The electronic detection of quantum spin fluctuations in pyrochlore heterostructures

While the rise of quantum computers may one day help solve complex problems and deliver information with unhackable security, there is lack of a material platforms for scalable realization of quantum technologies. For instance, the most interesting magnetic property of the celebrated quantum spin liquids (QSLs) is the possibility of quantum mechanical encryption and transport of information, protected against environmental influences. Despite extensive studies on QSLs, they are still far away from applications. One obstacle is that most of the studied QSLs are insulators and electronically inert, which is incompatible with an electrical circuit that relies on moving charge carriers. The grand challenge is to find a way to convert the entanglement information into mobile charge signal by “metallizing” quantum magnets.

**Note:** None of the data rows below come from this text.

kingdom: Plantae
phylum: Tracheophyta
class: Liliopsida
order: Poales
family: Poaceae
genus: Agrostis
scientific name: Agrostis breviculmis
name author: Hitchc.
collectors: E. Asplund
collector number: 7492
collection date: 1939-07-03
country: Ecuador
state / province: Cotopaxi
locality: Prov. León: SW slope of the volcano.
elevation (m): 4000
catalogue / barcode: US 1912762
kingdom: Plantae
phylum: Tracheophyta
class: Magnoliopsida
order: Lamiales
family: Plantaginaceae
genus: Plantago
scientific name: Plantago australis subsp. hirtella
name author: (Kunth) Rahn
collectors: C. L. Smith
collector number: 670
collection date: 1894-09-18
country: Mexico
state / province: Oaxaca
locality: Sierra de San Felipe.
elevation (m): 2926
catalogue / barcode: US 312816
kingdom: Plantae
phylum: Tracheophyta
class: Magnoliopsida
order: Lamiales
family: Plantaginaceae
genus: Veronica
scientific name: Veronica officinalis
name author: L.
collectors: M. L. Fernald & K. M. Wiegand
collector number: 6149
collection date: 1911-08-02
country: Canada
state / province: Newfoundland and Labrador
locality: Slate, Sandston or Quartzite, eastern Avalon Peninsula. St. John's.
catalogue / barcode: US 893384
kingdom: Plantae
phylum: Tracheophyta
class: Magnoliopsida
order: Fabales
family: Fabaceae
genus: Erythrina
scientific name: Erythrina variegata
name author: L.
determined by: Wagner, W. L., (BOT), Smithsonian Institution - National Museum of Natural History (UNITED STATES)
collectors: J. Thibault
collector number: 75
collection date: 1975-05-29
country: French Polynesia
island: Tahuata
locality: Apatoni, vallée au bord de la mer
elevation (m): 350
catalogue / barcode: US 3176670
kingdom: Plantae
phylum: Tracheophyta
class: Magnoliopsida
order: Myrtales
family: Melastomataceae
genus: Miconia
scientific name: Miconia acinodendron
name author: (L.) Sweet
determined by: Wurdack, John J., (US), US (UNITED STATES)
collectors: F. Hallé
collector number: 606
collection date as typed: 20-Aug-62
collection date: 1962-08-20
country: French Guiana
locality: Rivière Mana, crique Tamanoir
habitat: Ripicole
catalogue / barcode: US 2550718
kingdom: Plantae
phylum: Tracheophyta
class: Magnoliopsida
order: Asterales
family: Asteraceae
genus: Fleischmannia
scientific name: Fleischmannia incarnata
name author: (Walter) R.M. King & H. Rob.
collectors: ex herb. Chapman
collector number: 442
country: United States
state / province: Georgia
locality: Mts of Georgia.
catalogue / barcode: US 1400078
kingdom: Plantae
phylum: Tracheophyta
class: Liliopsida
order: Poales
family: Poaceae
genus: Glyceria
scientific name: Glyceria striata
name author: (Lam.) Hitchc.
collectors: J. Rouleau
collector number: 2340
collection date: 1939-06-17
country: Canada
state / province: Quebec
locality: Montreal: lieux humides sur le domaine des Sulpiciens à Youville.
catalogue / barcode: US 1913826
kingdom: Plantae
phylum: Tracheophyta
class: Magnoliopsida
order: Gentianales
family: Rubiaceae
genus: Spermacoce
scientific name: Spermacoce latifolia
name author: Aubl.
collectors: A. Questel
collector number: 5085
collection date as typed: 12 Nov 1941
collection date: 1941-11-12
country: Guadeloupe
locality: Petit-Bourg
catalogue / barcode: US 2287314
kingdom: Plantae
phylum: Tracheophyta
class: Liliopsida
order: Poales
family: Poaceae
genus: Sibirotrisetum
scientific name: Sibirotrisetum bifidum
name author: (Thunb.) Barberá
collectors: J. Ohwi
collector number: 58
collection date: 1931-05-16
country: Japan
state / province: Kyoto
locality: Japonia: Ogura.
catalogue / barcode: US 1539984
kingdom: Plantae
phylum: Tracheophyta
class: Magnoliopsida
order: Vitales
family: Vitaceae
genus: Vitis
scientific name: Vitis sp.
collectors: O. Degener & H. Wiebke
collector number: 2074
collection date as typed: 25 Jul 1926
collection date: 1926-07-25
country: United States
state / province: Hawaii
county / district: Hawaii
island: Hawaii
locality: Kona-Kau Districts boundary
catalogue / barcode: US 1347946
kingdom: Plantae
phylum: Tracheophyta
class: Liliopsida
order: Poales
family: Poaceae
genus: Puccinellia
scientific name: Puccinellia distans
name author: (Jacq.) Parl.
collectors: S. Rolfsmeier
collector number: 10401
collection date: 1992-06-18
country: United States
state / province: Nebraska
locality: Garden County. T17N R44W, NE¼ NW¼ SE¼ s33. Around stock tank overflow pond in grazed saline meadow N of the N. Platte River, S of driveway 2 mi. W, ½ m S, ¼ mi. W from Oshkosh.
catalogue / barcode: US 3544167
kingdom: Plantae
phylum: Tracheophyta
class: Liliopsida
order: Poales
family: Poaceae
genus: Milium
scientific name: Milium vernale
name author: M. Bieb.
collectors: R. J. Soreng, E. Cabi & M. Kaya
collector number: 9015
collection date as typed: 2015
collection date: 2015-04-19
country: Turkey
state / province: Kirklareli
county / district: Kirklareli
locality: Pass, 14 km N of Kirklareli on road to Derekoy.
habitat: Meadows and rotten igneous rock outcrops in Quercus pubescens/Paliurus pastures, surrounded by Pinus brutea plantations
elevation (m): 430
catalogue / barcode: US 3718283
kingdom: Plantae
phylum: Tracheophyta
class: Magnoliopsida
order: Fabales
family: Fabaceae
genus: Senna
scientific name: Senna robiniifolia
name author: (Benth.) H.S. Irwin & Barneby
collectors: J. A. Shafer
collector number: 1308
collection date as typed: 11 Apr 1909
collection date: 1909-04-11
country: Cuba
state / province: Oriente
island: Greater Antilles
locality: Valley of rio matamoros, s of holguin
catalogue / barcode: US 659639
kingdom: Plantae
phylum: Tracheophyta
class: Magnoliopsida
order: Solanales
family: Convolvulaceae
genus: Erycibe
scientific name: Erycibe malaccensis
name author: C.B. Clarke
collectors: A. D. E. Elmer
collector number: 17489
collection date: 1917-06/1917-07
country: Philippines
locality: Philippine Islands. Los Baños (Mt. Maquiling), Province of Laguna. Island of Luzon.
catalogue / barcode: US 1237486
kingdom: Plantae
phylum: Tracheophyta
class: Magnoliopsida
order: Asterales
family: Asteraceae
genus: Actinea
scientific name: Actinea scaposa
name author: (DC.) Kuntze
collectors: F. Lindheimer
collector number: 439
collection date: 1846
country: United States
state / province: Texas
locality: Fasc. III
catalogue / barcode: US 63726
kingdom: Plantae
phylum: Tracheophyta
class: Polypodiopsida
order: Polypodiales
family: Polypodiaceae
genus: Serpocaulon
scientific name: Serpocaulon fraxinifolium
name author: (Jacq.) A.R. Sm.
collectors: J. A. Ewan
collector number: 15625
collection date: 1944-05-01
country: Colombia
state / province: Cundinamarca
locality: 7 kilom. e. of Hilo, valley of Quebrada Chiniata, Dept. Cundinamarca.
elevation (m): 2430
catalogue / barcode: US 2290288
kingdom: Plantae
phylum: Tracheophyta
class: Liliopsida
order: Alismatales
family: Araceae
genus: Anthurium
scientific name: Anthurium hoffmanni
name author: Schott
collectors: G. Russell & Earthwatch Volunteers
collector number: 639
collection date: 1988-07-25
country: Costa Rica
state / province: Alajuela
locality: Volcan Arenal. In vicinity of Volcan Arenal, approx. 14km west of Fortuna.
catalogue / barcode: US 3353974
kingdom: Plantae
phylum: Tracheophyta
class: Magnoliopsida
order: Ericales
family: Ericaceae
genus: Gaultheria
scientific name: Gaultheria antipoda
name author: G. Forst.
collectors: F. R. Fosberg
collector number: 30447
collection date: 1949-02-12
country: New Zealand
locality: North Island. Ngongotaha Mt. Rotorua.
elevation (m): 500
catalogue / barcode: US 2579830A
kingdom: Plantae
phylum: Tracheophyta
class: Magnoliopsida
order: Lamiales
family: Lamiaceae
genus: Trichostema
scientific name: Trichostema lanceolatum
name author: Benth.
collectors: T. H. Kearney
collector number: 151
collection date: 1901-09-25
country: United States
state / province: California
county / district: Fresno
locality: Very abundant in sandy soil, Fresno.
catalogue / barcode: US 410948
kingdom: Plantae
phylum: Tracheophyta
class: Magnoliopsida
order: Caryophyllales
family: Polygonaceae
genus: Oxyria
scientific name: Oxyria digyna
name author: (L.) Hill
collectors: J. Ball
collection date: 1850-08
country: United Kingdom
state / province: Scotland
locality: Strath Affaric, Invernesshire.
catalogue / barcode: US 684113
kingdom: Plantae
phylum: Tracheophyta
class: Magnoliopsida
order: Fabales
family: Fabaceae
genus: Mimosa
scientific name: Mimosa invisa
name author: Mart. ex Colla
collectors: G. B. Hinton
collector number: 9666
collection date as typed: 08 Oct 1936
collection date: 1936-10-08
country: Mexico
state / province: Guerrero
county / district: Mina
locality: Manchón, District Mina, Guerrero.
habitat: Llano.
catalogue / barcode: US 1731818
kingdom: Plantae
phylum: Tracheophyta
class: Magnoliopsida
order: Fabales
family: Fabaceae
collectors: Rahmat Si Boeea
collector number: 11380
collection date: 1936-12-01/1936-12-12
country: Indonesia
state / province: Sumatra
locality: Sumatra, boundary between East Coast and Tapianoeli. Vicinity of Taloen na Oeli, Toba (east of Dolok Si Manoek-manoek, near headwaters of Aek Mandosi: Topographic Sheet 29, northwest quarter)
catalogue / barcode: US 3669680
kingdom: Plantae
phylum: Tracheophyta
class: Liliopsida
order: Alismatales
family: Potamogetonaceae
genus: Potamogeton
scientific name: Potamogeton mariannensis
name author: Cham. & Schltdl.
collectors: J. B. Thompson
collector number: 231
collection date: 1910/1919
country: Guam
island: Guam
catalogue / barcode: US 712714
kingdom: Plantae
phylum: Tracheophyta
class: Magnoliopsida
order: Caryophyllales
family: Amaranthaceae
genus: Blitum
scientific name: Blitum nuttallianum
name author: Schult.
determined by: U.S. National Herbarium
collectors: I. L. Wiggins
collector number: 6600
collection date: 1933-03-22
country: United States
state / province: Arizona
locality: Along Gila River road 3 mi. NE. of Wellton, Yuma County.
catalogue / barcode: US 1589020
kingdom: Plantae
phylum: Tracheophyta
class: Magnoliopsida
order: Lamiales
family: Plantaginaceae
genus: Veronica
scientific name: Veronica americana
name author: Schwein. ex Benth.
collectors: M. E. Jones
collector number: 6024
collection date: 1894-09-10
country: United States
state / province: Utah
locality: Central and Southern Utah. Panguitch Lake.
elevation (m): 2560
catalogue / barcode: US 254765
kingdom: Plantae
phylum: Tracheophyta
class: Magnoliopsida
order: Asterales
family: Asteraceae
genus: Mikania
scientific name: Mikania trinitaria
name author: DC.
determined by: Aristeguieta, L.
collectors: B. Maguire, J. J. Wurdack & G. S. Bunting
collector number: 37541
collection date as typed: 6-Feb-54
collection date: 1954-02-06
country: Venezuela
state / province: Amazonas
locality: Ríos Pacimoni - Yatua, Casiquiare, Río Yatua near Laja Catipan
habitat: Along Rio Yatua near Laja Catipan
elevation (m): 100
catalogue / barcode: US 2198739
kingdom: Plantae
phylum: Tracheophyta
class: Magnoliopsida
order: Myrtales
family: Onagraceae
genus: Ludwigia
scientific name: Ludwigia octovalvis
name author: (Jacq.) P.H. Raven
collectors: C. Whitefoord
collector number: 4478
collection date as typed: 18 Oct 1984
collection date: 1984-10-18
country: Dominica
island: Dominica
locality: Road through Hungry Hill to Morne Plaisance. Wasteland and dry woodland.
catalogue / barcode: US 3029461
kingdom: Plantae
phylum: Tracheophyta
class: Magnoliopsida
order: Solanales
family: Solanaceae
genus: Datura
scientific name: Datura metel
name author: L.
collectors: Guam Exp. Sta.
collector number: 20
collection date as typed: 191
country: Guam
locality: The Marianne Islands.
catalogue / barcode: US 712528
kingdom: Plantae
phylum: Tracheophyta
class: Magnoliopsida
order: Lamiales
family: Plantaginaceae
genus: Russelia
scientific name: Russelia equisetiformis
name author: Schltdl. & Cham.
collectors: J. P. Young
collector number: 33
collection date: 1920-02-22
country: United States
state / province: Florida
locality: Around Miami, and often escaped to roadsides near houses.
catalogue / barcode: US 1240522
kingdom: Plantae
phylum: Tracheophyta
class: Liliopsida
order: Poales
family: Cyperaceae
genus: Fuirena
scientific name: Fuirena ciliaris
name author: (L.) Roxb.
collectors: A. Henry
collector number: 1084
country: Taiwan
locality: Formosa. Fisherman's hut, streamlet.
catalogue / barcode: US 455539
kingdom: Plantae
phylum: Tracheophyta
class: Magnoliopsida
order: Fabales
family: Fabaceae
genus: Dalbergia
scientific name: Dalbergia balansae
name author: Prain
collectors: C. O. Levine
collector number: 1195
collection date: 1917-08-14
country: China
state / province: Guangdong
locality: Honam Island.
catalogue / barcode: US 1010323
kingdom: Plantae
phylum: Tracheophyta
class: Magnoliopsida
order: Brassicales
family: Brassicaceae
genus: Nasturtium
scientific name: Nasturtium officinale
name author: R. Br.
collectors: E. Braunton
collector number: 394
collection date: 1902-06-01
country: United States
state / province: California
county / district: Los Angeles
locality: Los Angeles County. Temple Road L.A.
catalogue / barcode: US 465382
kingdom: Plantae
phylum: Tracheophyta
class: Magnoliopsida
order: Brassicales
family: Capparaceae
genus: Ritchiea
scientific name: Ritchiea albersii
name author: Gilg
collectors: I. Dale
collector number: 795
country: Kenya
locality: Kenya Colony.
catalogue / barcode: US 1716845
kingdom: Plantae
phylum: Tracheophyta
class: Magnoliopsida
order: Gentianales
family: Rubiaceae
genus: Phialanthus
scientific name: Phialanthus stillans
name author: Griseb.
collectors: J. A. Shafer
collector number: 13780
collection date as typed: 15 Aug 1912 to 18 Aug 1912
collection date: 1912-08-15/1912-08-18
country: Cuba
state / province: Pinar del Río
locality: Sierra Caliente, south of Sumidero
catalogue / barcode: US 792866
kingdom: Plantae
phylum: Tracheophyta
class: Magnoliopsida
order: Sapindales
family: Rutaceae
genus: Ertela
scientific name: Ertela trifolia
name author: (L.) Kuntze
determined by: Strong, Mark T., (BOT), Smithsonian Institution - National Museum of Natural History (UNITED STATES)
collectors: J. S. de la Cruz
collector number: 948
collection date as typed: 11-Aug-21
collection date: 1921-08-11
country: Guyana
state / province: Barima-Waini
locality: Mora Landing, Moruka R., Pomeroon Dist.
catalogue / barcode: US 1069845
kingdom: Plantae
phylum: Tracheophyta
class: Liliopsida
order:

In this talk, I will introduce a unique approach by designing and synthesizing new epitaxial heterostructures based on geometrically frustrated magnets to address this obstacle. I will give two examples: (i) Bi₂Ir₂O₇/Dy₂Ti₂O₇ (BIO/DTO) heterostructure in which the thin BIO film was deposited on DTO single crystal. The transport data measured on the BIO thin film reflects the Kagome spin ice broken phase transition of the underlying DTO crystal; (ii) Bi₂Ir₂O₇/Yb₂Ti₂O₇ (BIO/YbTO) heterostructure in which the abnormal magnetoresistance of the BIO film, the scaling behavior of both the temperature and magnetic field dependences, strongly correlates to the strong quantum spin fluctuations in Yb₂Ti₂O₇ crystal.